Please show every line in the entries below that includes the word "Adenocarcinoma".

Segment Start: Source information

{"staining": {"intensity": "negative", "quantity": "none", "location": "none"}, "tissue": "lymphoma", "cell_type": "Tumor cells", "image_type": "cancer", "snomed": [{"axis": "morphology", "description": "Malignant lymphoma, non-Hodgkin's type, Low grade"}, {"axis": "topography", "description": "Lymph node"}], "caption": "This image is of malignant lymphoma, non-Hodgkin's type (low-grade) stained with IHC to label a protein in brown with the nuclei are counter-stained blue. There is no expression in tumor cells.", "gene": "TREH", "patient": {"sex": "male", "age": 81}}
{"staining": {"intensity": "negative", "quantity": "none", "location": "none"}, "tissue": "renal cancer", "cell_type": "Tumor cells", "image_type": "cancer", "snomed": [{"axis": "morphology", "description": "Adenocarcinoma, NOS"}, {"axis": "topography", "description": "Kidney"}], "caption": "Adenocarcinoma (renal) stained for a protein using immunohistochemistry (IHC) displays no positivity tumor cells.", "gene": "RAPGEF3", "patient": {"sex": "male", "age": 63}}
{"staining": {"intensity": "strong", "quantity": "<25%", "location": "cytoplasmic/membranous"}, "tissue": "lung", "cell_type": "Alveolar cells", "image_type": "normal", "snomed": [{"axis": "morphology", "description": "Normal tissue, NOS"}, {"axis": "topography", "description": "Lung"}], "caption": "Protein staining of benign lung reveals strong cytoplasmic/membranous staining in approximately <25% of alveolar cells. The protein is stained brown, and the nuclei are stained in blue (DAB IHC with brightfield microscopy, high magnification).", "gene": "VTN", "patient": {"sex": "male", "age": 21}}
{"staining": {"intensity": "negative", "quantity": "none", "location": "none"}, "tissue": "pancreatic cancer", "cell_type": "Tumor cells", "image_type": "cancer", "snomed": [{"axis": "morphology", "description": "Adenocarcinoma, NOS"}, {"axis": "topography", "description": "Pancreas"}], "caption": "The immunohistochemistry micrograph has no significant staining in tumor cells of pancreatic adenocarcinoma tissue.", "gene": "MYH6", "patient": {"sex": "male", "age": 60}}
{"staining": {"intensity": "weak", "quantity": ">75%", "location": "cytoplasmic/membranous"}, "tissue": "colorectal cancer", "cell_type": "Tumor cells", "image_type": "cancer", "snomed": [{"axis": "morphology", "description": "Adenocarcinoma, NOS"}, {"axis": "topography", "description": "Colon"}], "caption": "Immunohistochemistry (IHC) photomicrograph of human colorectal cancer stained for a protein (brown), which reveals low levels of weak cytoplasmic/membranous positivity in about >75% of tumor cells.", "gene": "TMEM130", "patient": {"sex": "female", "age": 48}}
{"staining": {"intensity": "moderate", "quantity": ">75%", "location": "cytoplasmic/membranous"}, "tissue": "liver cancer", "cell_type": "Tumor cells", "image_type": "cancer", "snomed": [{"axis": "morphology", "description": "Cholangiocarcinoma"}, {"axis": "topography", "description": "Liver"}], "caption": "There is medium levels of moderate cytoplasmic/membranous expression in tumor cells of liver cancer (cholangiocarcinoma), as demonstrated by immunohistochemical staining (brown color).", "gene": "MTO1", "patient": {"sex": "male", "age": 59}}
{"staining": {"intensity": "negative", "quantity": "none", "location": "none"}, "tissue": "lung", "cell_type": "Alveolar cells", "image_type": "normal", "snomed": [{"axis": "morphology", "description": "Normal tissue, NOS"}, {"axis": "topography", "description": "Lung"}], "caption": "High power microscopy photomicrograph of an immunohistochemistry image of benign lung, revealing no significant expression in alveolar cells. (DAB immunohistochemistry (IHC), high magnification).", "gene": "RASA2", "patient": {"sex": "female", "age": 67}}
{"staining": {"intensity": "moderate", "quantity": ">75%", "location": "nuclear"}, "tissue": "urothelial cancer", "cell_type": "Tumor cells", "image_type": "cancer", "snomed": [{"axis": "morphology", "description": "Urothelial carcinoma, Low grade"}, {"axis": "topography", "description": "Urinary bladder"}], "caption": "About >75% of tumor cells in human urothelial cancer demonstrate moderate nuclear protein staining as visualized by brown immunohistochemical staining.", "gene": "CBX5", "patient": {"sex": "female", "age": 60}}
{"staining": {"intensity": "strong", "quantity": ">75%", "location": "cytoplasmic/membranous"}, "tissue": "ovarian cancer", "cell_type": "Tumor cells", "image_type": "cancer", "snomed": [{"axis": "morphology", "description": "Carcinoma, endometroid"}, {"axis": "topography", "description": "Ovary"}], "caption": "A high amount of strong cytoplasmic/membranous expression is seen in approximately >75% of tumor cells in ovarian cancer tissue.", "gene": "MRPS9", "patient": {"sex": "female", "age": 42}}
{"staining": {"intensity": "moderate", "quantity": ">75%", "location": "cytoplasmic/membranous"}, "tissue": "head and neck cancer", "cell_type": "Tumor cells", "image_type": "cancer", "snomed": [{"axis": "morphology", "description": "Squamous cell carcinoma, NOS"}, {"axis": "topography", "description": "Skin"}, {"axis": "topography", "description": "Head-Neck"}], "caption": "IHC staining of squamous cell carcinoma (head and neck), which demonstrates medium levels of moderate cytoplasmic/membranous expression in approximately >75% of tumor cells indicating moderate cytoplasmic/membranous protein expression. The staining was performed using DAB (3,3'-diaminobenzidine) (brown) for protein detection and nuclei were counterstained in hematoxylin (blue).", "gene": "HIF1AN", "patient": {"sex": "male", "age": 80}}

Segment End: Source information

Solution to this task
{"staining": {"intensity": "negative", "quantity": "none", "location": "none"}, "tissue": "renal cancer", "cell_type": "Tumor cells", "image_type": "cancer", "snomed": [{"axis": "morphology", "description": "Adenocarcinoma, NOS"}, {"axis": "topography", "description": "Kidney"}], "caption": "Adenocarcinoma (renal) stained for a protein using immunohistochemistry (IHC) displays no positivity tumor cells.", "gene": "RAPGEF3", "patient": {"sex": "male", "age": 63}}
{"staining": {"intensity": "negative", "quantity": "none", "location": "none"}, "tissue": "pancreatic cancer", "cell_type": "Tumor cells", "image_type": "cancer", "snomed": [{"axis": "morphology", "description": "Adenocarcinoma, NOS"}, {"axis": "topography", "description": "Pancreas"}], "caption": "The immunohistochemistry micrograph has no significant staining in tumor cells of pancreatic adenocarcinoma tissue.", "gene": "MYH6", "patient": {"sex": "male", "age": 60}}
{"staining": {"intensity": "weak", "quantity": ">75%", "location": "cytoplasmic/membranous"}, "tissue": "colorectal cancer", "cell_type": "Tumor cells", "image_type": "cancer", "snomed": [{"axis": "morphology", "description": "Adenocarcinoma, NOS"}, {"axis": "topography", "description": "Colon"}], "caption": "Immunohistochemistry (IHC) photomicrograph of human colorectal cancer stained for a protein (brown), which reveals low levels of weak cytoplasmic/membranous positivity in about >75% of tumor cells.", "gene": "TMEM130", "patient": {"sex": "female", "age": 48}}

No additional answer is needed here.